Jahrgänge und Alterskohorten, für die Aus- und Fortbildung eine zentrale Rolle spielen, sind in Bibliotheken am stärksten vertreten. Ihre Leser- und Medienbiographien, ihre Bedürfnisse bilden das zukünftige Service-Profil der Bibliotheken in ganz entscheidendem Maße. Bibliothekstypen, die der Aus- und Fortbildung dienen, nehmen am intensivsten an der Entwicklung zu Schaltstellen der Datenhighways teil.

Das liegt auch daran, dass Fachinformationen allen Expertenprognosen nach im größten Maße von Printmedien auf Multimedia-Produkte übergehen werden. Zwar ist noch nicht sicher, wie sich das Multimedia-Verhalten sozial konstituieren wird, ob es eine Zwei-Klassen-Gesellschaft oder Demokratisierung befördert.

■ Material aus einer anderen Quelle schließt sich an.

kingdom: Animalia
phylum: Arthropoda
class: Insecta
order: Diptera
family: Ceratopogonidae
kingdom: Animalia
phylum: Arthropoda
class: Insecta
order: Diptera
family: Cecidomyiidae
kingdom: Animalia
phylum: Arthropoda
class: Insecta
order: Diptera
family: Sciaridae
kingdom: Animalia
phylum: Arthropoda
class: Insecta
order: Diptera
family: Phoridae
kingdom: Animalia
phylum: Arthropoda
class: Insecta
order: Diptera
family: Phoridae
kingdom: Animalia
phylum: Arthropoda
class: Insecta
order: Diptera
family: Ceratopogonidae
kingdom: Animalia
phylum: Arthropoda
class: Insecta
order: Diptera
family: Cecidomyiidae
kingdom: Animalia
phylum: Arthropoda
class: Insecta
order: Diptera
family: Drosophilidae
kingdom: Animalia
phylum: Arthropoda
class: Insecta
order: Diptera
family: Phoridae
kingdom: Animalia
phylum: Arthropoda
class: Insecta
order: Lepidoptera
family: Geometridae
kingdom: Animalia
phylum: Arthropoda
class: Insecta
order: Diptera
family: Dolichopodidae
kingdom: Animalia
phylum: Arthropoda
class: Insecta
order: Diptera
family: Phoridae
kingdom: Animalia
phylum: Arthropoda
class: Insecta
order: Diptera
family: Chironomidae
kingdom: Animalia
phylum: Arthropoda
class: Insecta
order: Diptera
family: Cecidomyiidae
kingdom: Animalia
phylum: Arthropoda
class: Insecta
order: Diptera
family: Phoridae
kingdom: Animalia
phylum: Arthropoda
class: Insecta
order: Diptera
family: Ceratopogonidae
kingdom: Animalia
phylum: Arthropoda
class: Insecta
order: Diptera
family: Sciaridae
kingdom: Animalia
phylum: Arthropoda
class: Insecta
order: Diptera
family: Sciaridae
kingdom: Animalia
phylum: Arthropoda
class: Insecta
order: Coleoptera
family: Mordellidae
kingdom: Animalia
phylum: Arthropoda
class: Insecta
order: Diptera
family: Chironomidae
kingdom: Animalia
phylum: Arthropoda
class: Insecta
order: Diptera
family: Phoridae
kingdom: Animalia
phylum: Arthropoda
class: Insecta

Trotzdem sei an die erforschten Determinanten des Leseverhaltens erinnert: Soziale Herkunft und Vorbildverhalten der Eltern, Bildungsgrad, Schultyp, peer group und Leseangebote in der Umgebung bedingen Quantität und Qualität des Leseverhaltens.

Im Moment sieht es so aus, als ob Multimediaverhalten mit diesen Determinanten teilweise korreliert, aber auch Abweichungen zeigt. Das Vorbild der Mutter ist beispielsweise hier nicht entscheidend. Quantität und Qualität des Rezipierten klaffen stärker auseinander. Der Kohorteneinfluss ist extrem hoch. Ganz offensichtlich fordert Multimedia dazu heraus, Verantwortlichkeiten für Sozialisationsprozesse neu zu verteilen und zu definieren. Bibliotheken bereiten sich darauf vor, neue Verantwortung zu übernehmen.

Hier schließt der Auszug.